Expect the cache to fill, and have a fast strategy for releasing cache entries when it does fill. Least Recently Used (LRU) algorithms are good, and they can be implemented quickly by linking cached objects together in a doubly linked list. Whenever you find an object in the cache, remove it from its current location (unlink it) and then relink it at the start of the LRU list. If you don't find the object in the cache, delete the last item in the LRU list to make room for the new object.
Depending on the access patterns in your program, you may need to tune the basic LRU algorithm. If many objects are used only once but there is a set of popular objects used repeatedly, you may wish to add an access count to the cache management data structure and use the count as a secondary criteria. If objects keep getting flushed (thrashing), your working set of objects may be too small. Look at the annotated program runs you made earlier (or turn that code back on!) to estimate how many objects you'll need in memory to avoid flushing the object you'll need next.
The cache size is typically a program parameter. You won't always know how much memory will be available for your cache, so leave that task for the system administrator who is installing your program. You can certainly provide good guesses as the default, but you cannot assume that you will have gigabytes of memory available for the cache.
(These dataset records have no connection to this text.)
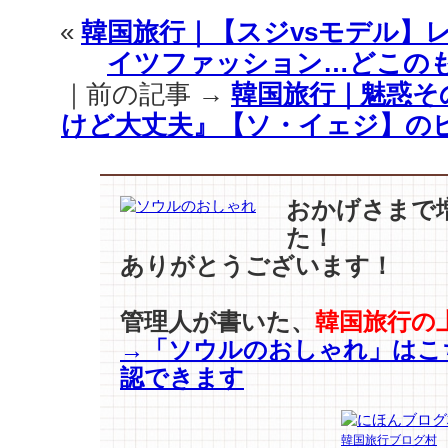
(速
«
韓国旅行｜【スジvsモデル】
報)
イツファッション…どこの
【キ
ム・
｜前の記事 →
韓国旅行｜魅惑そ
ピ
けど大丈夫』【ソ・イェジ】の
ル】
『サ
イ
コ
おかげさまで
だ
た！
け
ど
ありがとうございます！
大
丈
管理人が書いた、
韓国旅行の
夫』
→「ソウルのおしゃれ」はこ
OST
参
認できます
加、
本
日
韓国旅行ブログ村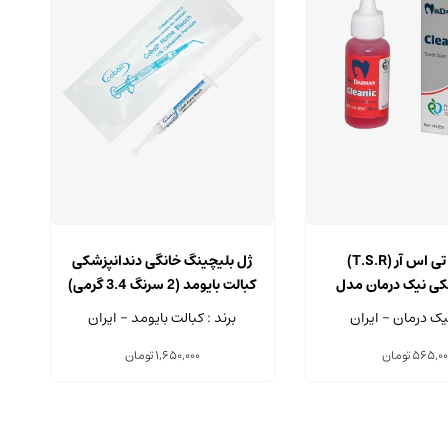
محلول تی اس آر (T.S.R)
ژل بلیچینگ خانگی دندانپزشکی
کی نیک درمان مدل
کبالت بایومد (2 سرنگ 3.4 گرمی)
نیک درمان - ایران
برند : کبالت بایومد - ایران
565,00
تومان
1,650,000
تومان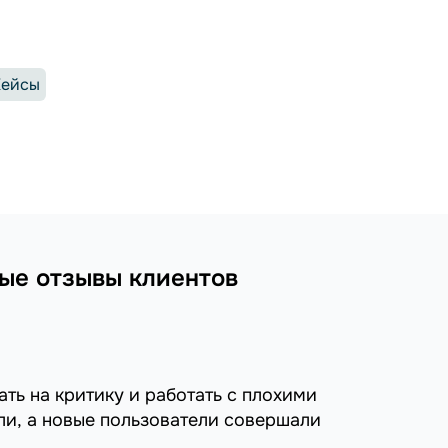
Кейсы
ные отзывы клиентов
ть на критику и работать с плохими
ли, а новые пользователи совершали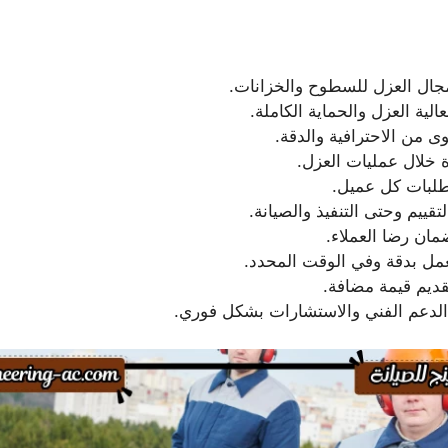
جال العزل للسطوح والخزانات.
لية العزل والحماية الكاملة.
من الاحترافية والدقة.
دة خلال عمليات العزل.
طلبات كل عميل.
قييم وحتى التنفيذ والصيانة.
مان رضا العملاء.
لعمل بدقة وفي الوقت المحدد.
قديم قيمة مضافة.
 الدعم الفني والاستشارات بشكل فوري.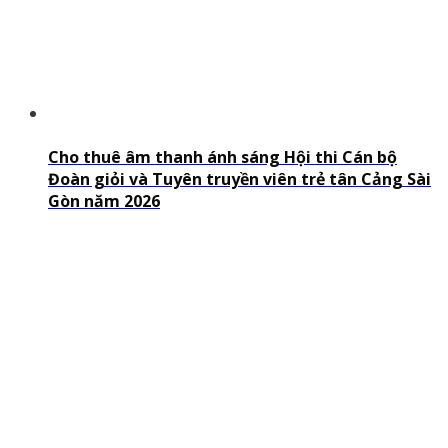
Cho thuê âm thanh ánh sáng Hội thi Cán bộ
Đoàn giỏi và Tuyên truyền viên trẻ tân Cảng Sài
Gòn năm 2026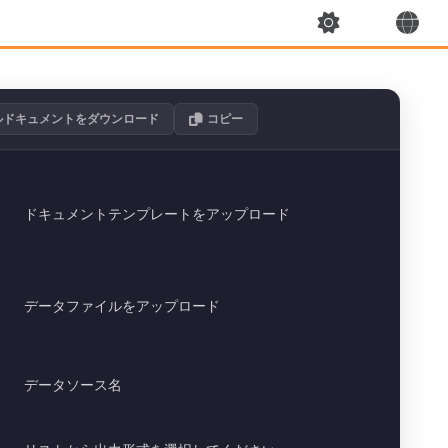
ルドキュメントをダウンロード
コピー
ドキュメントテンプレートをアップロード
データファイルをアップロード
データソース名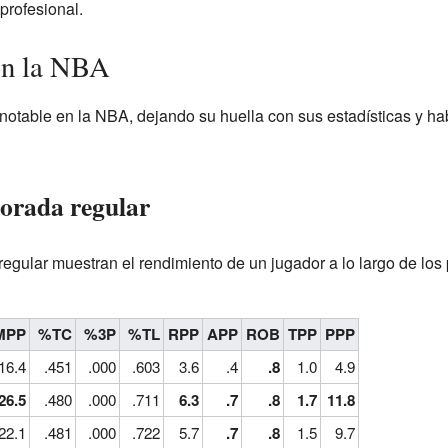
profesional.
en la NBA
 notable en la NBA, dejando su huella con sus estadísticas y h
porada regular
egular muestran el rendimiento de un jugador a lo largo de los
MPP
%TC
%3P
%TL
RPP
APP
ROB
TPP
PPP
16.4
.451
.000
.603
3.6
.4
.8
1.0
4.9
26.5
.480
.000
.711
6.3
.7
.8
1.7
11.8
22.1
.481
.000
.722
5.7
.7
.8
1.5
9.7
Even if the machine has lots of memory, the system administrator might not want to give all of it to your program. Run some sample data sets with varying cache sizes, then plot the runtime savings vs. cache size in the documentation. This will help system administrators allocate resources.
Data caching tends to be a simpler optimization strategy than code rewriting or pattern matching, because you can leave the computation code alone. All you need to do is store the results you are already computing.
Unlike the other two methods, when you cache data you are making an explicit tradeoff between runtime and memory usage. This often requires some balancing on the part of your users, who know their resources better than you will.